Bürokraside de çetecilik pratikleri ile karşılaşıyoruz. Çeşitli odaların sağladıkları ayrıcalıklar, çeteleşmenin daha rafine biçimidir. Yıllarca aynı kişi ve ekiplerin yönetimde yer alarak çeşitli ayrıcalıkları ellerinde tutmaları bunun örneğidir. Sendikalarda da görebiliyoruz. Sonuçta toplumda çetecilik yaygınlaşıyor. Yaygınlaşıyor, çünkü herkes kendisine ayrıcalık talep ediyor. Türkiye’de çalışmak, üretmek, emek, donanım gibi özelliklerden daha fazla grup güç dinamiğiyle etkili olacağını düşünüyor insanlar. Pratikler de bunu kuvvetlendirince insanlar gruplaşarak çeteler halinde yaşıyorlar. Belki de mafyayı çok kolay affetmemiz, TV dizilerinde “babaların” önemli adamlar olarak imgelenmesi bununla alakalı.

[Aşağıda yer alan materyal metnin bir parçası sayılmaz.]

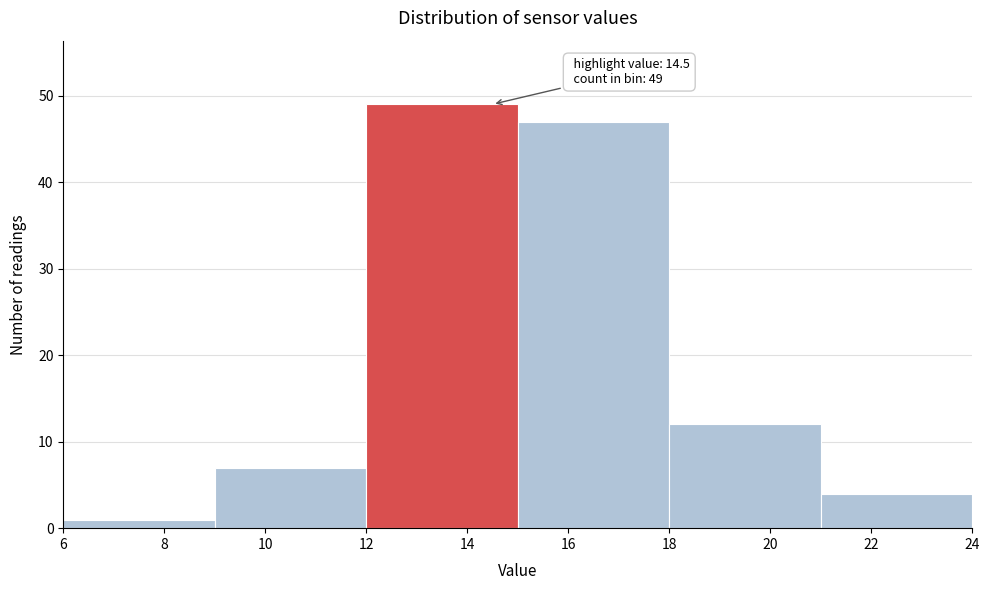

Over which range of the x-axis is the bar tallest?

12 to 15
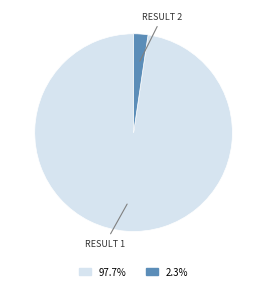

How many slices are in this pie chart?

2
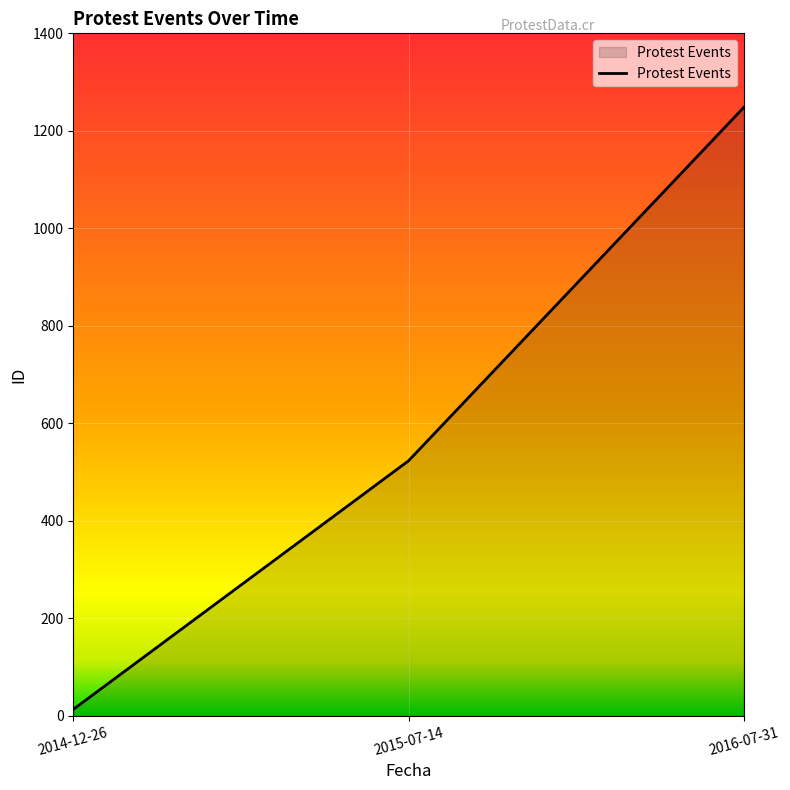

Reading right to left, what are all the values shown in this chart?

2016-07-31=1248	2015-07-14=523	2014-12-26=13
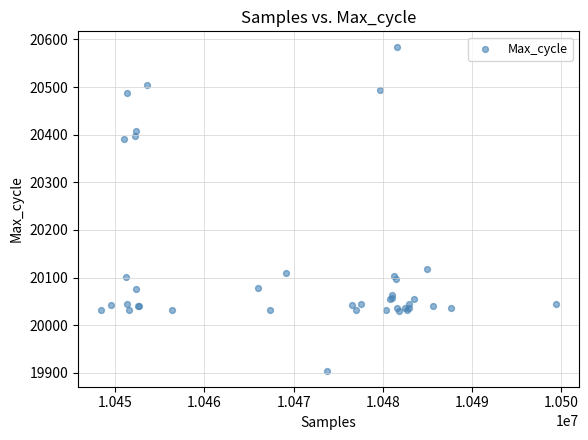

What Y value in the scatter plot is closest to 20244?

20118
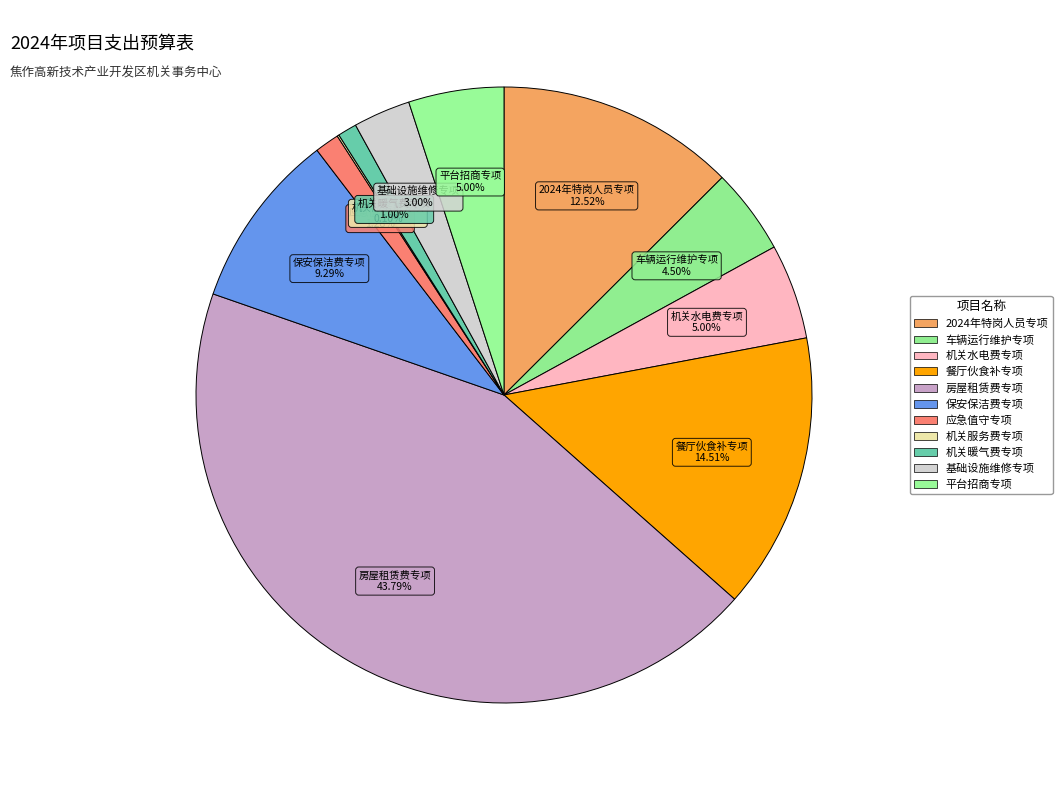

Is it true that 机关暖气费专项 is 1% of the pie?

True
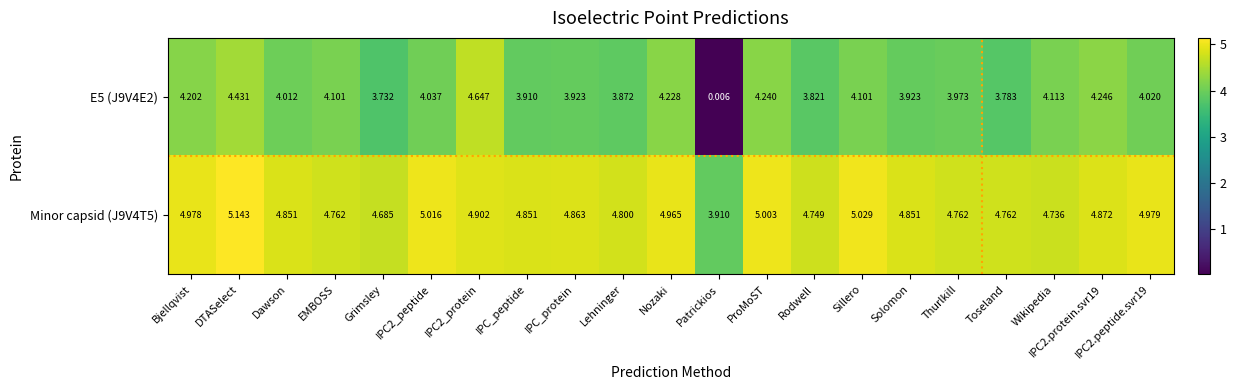

Is the value of E5 (J9V4E2) at Wikipedia greater than the value of Minor capsid (J9V4T5) at DTASelect?

No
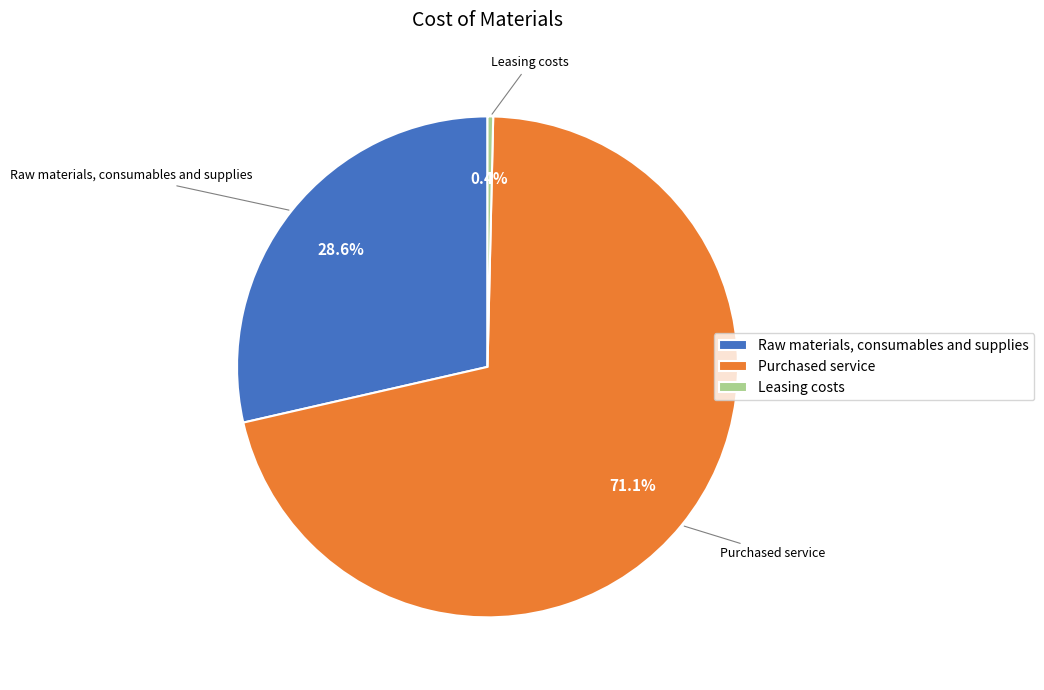

Is there a majority slice in this chart?

Yes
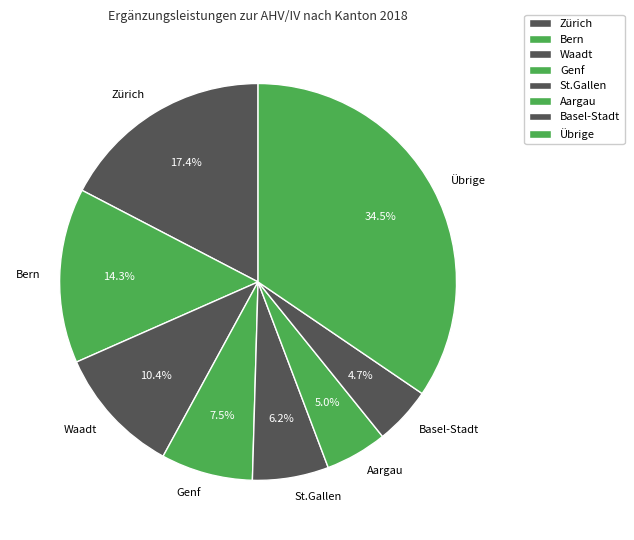

To the nearest percent, what is the difference between the largest and smallest slice percentages?

30%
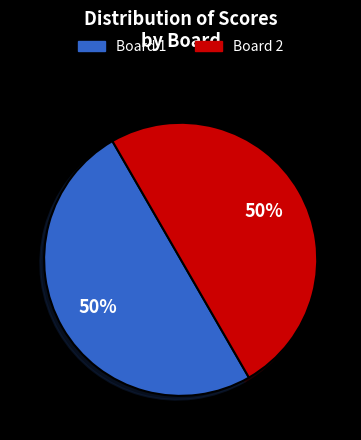

Which slice is the largest?

Board 1 (Maestrelli Ugo)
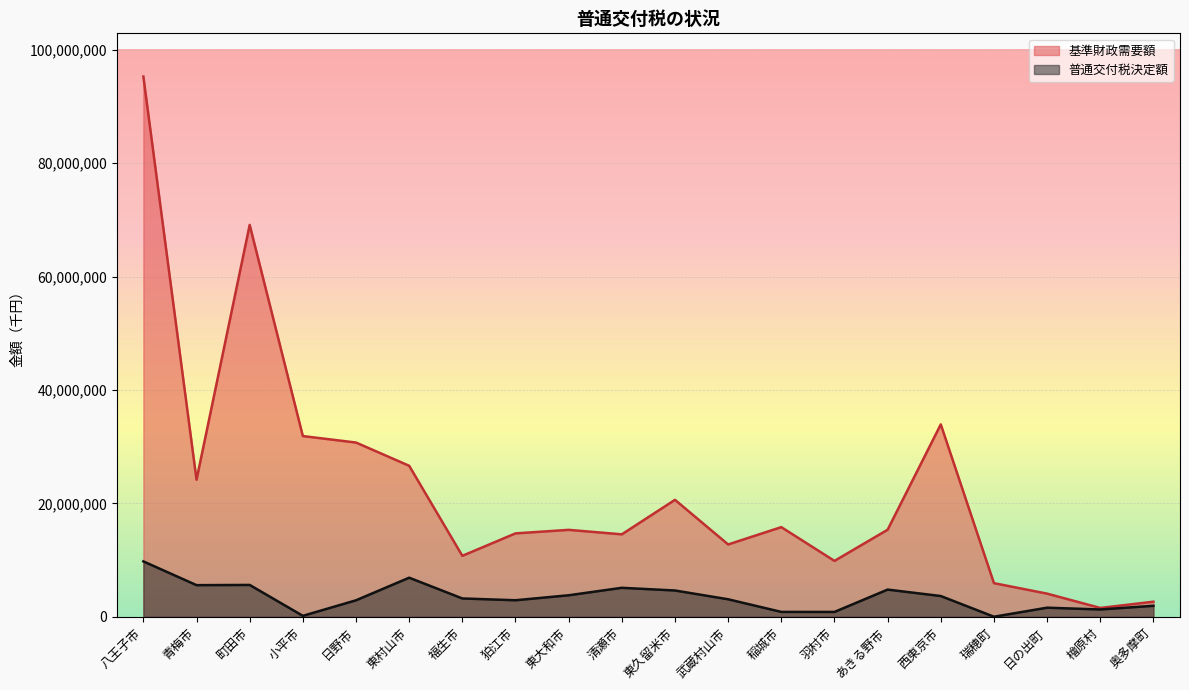

True or false: 普通交付税決定額 and 基準財政需要額 intersect in this chart.

False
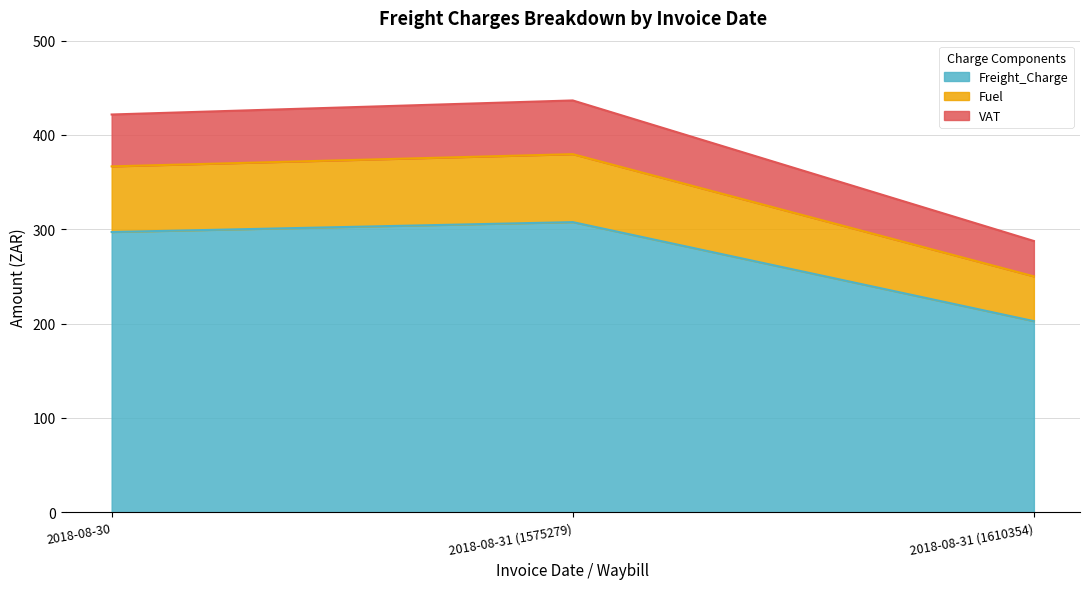

What is the minimum value shown in the chart?

202.6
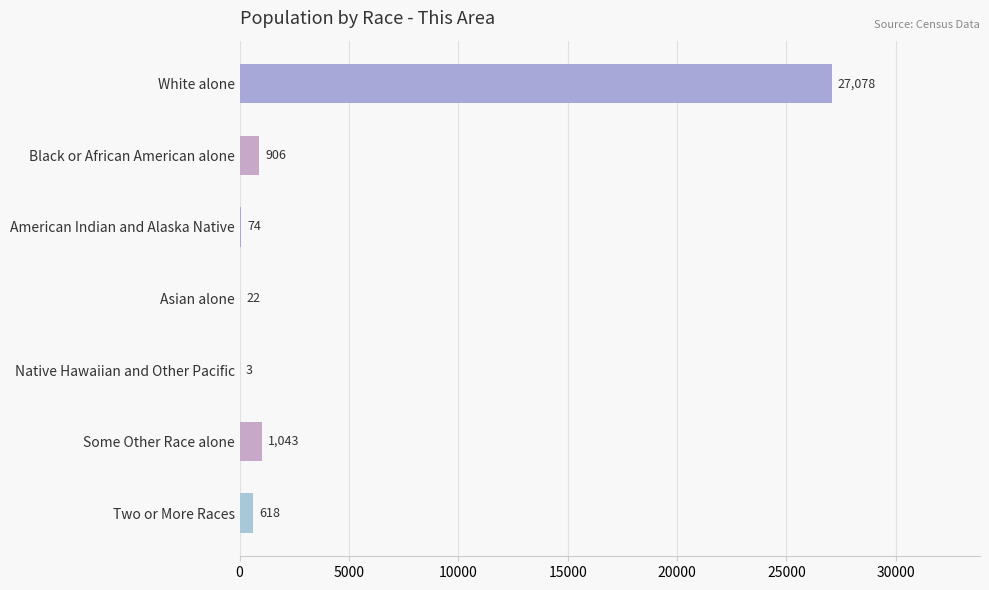

Reading top to bottom, extract all data points from this chart.

White alone=27078	Black or African American alone=906	American Indian and Alaska Native=74	Asian alone=22	Native Hawaiian and Other Pacific=3	Some Other Race alone=1043	Two or More Races=618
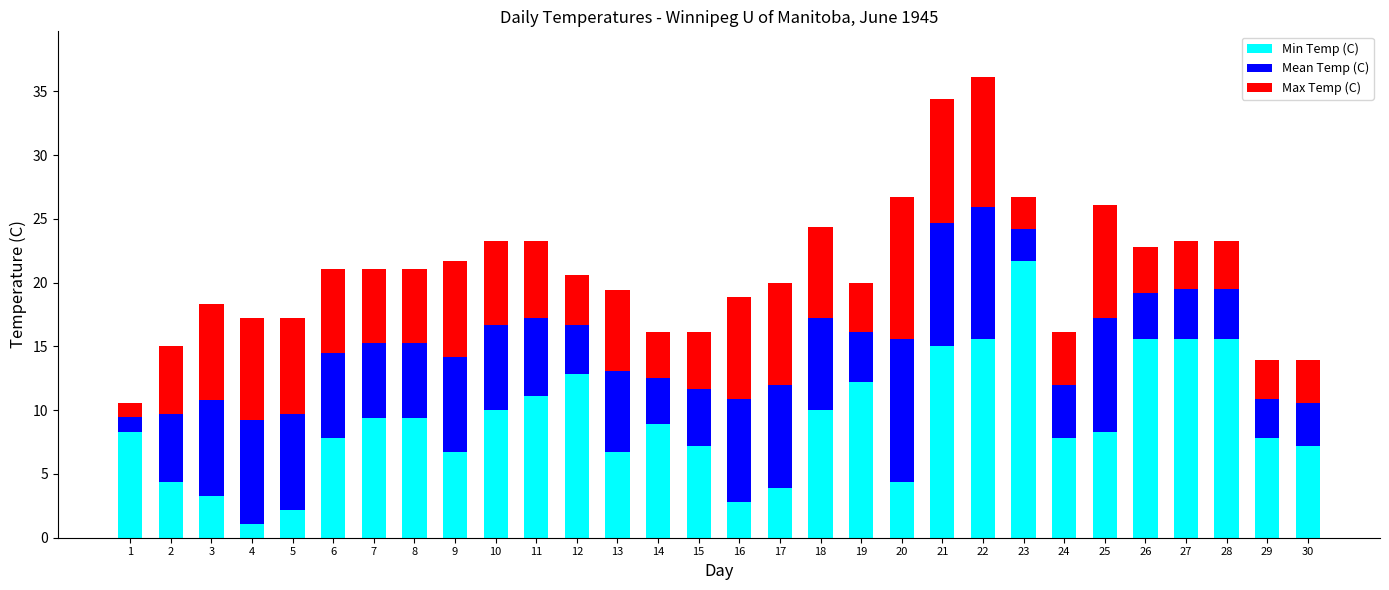

True or false: Min Temp (C) has a value of 3.4 at 8.

False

Çeteleşen toplum, aslında sadece suça bulaşan toplum olmakla kalmaz. Bundan daha fazla toplum suç üzerinde, haram kazanç üzerinde, emeksiz kazanç üzerinde konsensusa varıyor. Bunlara alışıyor. Bunları normal görmeye başlıyor. Herkes ya kendi çetesini oluşturmak için gayrete geliyor ya da çeteye katılmaya gayret ediyor.

Nefsi emmare toplumu dediğim toplum biçimi gelişmeye başlıyor. İnsanlar çalışmaya, emeğe, eğitime ve alın terine önem vermiyor. Norm önemini kaybediyor. Toplum da emek ve üretim yerine ganimet ve talanla seferber oluyor. Bundan dolayı da sadece ahlak ve hukukta değil, ekonomi alanında da bunalımlar ortaya çıkıyor. Bu çete sorunlarıyla başa çıkmamız şart. Bunun için de bütün çeteleşme arayışları ve pratikleri hukuk önünde hesap vermek yanında ahlak açsından da gayri meşru olduğu her zaman hatırlatılmalı. Çete toplumuna dönüşmeden çeteciliğe ve çetelere karşı mesafe bilinci içinde olmalıyız. Onları onaylayan filmlere, dizilere ve sosyal medya içeriklerine müsaade etmemeliyiz. İnsana, emeğe, ahlaka, donamına ve bireye değer vermeliyiz.